-------- Data shown --------

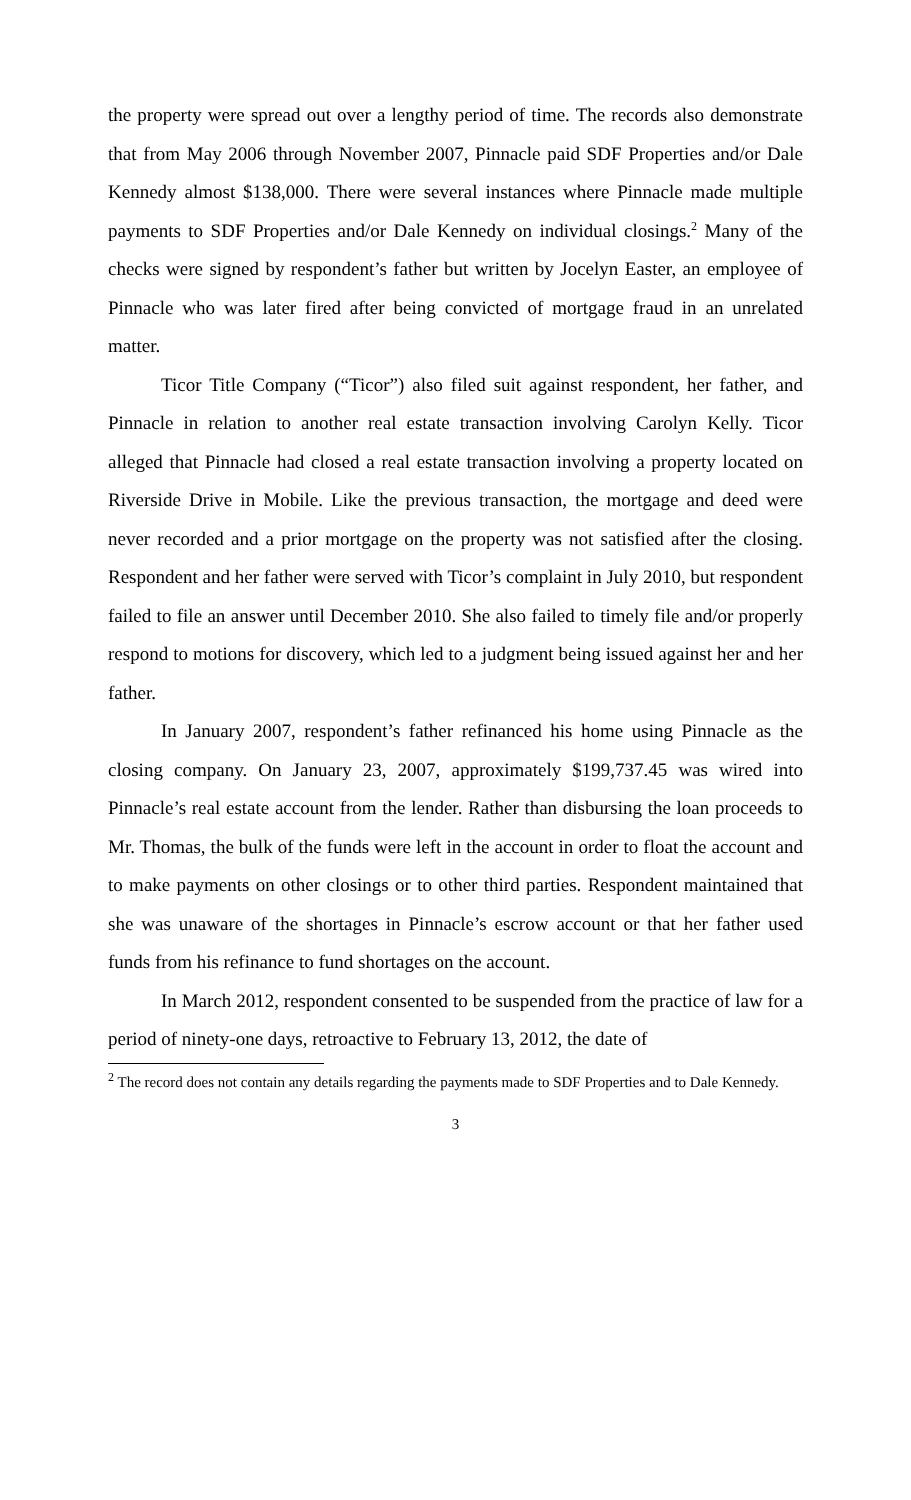the property were spread out over a lengthy period of time. The records also demonstrate that from May 2006 through November 2007, Pinnacle paid SDF Properties and/or Dale Kennedy almost $138,000. There were several instances where Pinnacle made multiple payments to SDF Properties and/or Dale Kennedy on individual closings.<sup>2</sup> Many of the checks were signed by respondent’s father but written by Jocelyn Easter, an employee of Pinnacle who was later fired after being convicted of mortgage fraud in an unrelated matter.
Ticor Title Company (“Ticor”) also filed suit against respondent, her father, and Pinnacle in relation to another real estate transaction involving Carolyn Kelly. Ticor alleged that Pinnacle had closed a real estate transaction involving a property located on Riverside Drive in Mobile. Like the previous transaction, the mortgage and deed were never recorded and a prior mortgage on the property was not satisfied after the closing. Respondent and her father were served with Ticor’s complaint in July 2010, but respondent failed to file an answer until December 2010. She also failed to timely file and/or properly respond to motions for discovery, which led to a judgment being issued against her and her father.
In January 2007, respondent’s father refinanced his home using Pinnacle as the closing company. On January 23, 2007, approximately $199,737.45 was wired into Pinnacle’s real estate account from the lender. Rather than disbursing the loan proceeds to Mr. Thomas, the bulk of the funds were left in the account in order to float the account and to make payments on other closings or to other third parties. Respondent maintained that she was unaware of the shortages in Pinnacle’s escrow account or that her father used funds from his refinance to fund shortages on the account.
In March 2012, respondent consented to be suspended from the practice of law for a period of ninety-one days, retroactive to February 13, 2012, the date of
<sup>2</sup> The record does not contain any details regarding the payments made to SDF Properties and to Dale Kennedy.
3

--------

Required action: Without the pictures, repeat every record above exactly as written.

Expected answer:
the property were spread out over a lengthy period of time. The records also demonstrate that from May 2006 through November 2007, Pinnacle paid SDF Properties and/or Dale Kennedy almost $138,000. There were several instances where Pinnacle made multiple payments to SDF Properties and/or Dale Kennedy on individual closings.<sup>2</sup> Many of the checks were signed by respondent’s father but written by Jocelyn Easter, an employee of Pinnacle who was later fired after being convicted of mortgage fraud in an unrelated matter.
Ticor Title Company (“Ticor”) also filed suit against respondent, her father, and Pinnacle in relation to another real estate transaction involving Carolyn Kelly. Ticor alleged that Pinnacle had closed a real estate transaction involving a property located on Riverside Drive in Mobile. Like the previous transaction, the mortgage and deed were never recorded and a prior mortgage on the property was not satisfied after the closing. Respondent and her father were served with Ticor’s complaint in July 2010, but respondent failed to file an answer until December 2010. She also failed to timely file and/or properly respond to motions for discovery, which led to a judgment being issued against her and her father.
In January 2007, respondent’s father refinanced his home using Pinnacle as the closing company. On January 23, 2007, approximately $199,737.45 was wired into Pinnacle’s real estate account from the lender. Rather than disbursing the loan proceeds to Mr. Thomas, the bulk of the funds were left in the account in order to float the account and to make payments on other closings or to other third parties. Respondent maintained that she was unaware of the shortages in Pinnacle’s escrow account or that her father used funds from his refinance to fund shortages on the account.
In March 2012, respondent consented to be suspended from the practice of law for a period of ninety-one days, retroactive to February 13, 2012, the date of
<sup>2</sup> The record does not contain any details regarding the payments made to SDF Properties and to Dale Kennedy.
3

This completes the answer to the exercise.